= National Acid Precipitation Assessment Program =

In United States federal environmental legislation, the National Acid Precipitation Assessment Program (NAPAP) was authorized by Congress under the Acid Precipitation Act of 1980 (P.L. 96-294, Title VII) because of concern that acidic deposition might contribute to adverse effects on aquatic systems; agriculture; forests; fish; wildlife and natural ecosystems; materials such as metals, wood, paint and masonry; and public health and welfare.

Congress also expressed concern over the potential impact from long-range transport on national and international policy.

Congress further directed that a comprehensive 10-year research plan be developed and guided by an Interagency Task Force consisting of representatives of 12 agencies, the directors of four National Laboratories, and four presidential appointees. Operational management evolved to a six-member Joint Chairs Council consisting of the Administrators of the National Oceanic and Atmospheric Administration (NOAA) and the Environmental Protection Agency (EPA); secretarial officers of the Departments of Agriculture, Energy and Interior; and the Chairman of the Council on Environmental Quality.

Other program managers include a Director for Research for executive functions, Task Group leaders reporting jointly to the Director of Research and their agencies for Coordination of research in each major subject area, and two committees composed of the Director of Research and senior representatives of the Joint Chairs Council’s agencies, i.e., the Interagency Science Committee and the Interagency Policy Committee.

==Mandate==

According to the Congressional mandate, the research was to include programs for:

 1.	Identifying the sources of atmospheric emissions contributing to acid precipitation;

 2.	Establishing and operating a nationwide long term monitoring network to detect and measure levels of acid precipitation;

 3.	Research in atmospheric physics and chemistry to facilitate understanding of the processes by which atmospheric emissions are transformed into acid precipitation;

 4.	Development and application of atmospheric transport models to enable prediction of long range transport of substances causing acidic precipitation;

 5.	Defining geographic areas of impact through deposition monitoring, identification of sensitive areas, and identification of areas at risk;

 6.	Broadening of impact data bases through collection of existing data on water and soil chemistry and through temporal trend analysis;

 7.	Development of dose-response function with respect to soils, soil organisms, aquatic and amphibious organisms, crop plants, and forest plants;

 8.	Establishing and carrying out system studies with respect to plant physiology, aquatic ecosystems, soil chemistry systems, soil microbial system, and forest ecosystems; and

 9.	Economic assessments of (a) the environmental impacts caused by acidic precipitation on crops, forests, fisheries, recreational and aesthetic resources, and structures, and (b) alternative technologies to remedy or otherwise ameliorate the harmful effects which may result from acid precipitation.

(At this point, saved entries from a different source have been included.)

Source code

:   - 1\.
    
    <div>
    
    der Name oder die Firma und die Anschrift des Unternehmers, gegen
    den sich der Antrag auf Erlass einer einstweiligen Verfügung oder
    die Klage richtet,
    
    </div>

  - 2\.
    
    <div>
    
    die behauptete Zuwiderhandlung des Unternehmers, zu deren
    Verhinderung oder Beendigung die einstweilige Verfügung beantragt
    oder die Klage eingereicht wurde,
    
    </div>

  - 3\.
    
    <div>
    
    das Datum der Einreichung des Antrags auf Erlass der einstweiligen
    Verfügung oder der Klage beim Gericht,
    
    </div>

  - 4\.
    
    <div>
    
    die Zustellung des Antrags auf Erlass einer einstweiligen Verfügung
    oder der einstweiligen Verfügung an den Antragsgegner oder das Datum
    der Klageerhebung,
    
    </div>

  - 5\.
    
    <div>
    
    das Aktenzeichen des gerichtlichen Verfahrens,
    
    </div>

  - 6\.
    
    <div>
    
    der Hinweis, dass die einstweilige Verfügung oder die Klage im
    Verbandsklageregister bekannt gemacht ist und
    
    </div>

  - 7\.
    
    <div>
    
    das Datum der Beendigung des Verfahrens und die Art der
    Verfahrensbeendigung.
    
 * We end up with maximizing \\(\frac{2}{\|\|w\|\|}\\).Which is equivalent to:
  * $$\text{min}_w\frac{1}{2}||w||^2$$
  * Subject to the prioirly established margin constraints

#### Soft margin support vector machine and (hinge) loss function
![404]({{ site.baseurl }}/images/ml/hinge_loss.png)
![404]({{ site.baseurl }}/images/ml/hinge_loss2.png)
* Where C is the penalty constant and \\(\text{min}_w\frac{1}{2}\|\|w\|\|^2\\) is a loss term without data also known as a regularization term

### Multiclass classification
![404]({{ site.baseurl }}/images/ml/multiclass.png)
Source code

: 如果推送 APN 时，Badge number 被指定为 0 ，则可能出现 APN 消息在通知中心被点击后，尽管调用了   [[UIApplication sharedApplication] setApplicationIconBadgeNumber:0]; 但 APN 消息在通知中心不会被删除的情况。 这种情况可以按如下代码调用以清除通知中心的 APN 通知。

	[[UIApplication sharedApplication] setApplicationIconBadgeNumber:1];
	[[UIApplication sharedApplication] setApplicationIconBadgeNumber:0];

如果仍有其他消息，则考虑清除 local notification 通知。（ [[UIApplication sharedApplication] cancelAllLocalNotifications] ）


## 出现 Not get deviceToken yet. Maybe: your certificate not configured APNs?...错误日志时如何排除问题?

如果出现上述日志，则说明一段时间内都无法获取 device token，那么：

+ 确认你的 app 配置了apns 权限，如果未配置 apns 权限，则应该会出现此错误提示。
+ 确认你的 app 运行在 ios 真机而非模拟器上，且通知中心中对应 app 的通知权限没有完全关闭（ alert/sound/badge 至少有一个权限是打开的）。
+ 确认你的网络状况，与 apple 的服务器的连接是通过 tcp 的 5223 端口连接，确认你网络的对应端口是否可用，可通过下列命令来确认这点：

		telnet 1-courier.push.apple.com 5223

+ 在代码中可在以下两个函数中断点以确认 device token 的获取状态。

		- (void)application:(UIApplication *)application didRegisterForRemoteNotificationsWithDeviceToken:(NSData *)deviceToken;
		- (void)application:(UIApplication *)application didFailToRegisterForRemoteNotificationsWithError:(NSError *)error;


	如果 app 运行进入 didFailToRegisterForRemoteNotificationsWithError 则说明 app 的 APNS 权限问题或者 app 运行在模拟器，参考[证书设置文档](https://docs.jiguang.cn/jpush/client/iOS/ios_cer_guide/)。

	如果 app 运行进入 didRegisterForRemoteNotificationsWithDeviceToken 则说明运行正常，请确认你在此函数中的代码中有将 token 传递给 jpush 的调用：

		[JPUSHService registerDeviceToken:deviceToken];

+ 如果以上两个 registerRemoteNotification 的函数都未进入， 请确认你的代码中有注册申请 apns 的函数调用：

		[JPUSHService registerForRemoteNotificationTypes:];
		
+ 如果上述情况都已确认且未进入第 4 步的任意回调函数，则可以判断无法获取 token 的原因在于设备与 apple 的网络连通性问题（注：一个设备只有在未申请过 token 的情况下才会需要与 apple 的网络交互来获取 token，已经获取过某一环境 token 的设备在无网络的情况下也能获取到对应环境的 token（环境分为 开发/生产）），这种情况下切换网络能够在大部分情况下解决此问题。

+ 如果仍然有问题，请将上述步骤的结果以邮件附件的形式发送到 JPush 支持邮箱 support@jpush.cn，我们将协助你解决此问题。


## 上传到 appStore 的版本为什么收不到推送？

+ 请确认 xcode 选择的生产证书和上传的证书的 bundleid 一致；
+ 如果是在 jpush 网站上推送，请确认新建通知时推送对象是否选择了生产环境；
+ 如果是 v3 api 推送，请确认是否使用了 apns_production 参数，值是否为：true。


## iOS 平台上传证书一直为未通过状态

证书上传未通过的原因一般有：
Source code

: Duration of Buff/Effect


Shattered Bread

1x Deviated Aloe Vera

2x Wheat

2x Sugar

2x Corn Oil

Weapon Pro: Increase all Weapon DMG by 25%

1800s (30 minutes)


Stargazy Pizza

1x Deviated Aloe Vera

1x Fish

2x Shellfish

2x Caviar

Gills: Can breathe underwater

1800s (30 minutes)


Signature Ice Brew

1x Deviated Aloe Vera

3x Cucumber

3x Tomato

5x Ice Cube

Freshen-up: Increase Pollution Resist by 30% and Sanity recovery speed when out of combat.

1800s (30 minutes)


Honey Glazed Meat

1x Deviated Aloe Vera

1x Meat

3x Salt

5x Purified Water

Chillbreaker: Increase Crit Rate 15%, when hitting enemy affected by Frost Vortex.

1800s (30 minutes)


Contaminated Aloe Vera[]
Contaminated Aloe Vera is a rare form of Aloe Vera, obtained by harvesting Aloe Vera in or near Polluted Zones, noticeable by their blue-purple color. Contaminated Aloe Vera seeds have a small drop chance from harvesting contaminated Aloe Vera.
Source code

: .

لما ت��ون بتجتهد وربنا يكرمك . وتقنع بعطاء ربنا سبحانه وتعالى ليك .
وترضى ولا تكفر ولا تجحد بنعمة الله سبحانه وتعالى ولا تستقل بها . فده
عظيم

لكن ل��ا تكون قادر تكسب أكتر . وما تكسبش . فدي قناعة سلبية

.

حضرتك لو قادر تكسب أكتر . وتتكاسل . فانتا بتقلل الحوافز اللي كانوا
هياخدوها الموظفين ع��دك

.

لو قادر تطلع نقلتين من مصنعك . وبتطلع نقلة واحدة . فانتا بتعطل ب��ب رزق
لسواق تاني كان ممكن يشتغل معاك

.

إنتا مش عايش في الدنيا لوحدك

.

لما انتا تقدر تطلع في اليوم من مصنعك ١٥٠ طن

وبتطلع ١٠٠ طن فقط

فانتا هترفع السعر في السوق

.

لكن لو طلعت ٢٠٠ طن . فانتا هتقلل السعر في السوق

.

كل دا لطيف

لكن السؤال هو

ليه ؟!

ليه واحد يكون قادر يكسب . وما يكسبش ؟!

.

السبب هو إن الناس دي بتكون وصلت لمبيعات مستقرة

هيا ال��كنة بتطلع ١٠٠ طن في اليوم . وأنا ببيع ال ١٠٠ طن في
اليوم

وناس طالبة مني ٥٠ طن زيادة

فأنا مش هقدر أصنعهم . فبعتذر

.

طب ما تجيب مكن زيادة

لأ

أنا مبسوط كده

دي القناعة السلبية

==Other responsibilities==

Other responsibilities of NAPAP include coordination and communication of the Federal program related to acidic precipitation and cooperation with international, private, and State organizations engaged in similar research.

The legislation also required reporting of results and recommendations to the Administration and Congress by the issuance of Annual Reports.

Federal agencies responded to the Act by conducting a vigorous research and development program coordinated by NAPAP. The NAPAP Interim Assessment was issued on September 17, 1987. A major assessment was issued in 1990. Following the 1990 renewal and expansion of the Clean Air Act, resources devoted to NAPAP declined.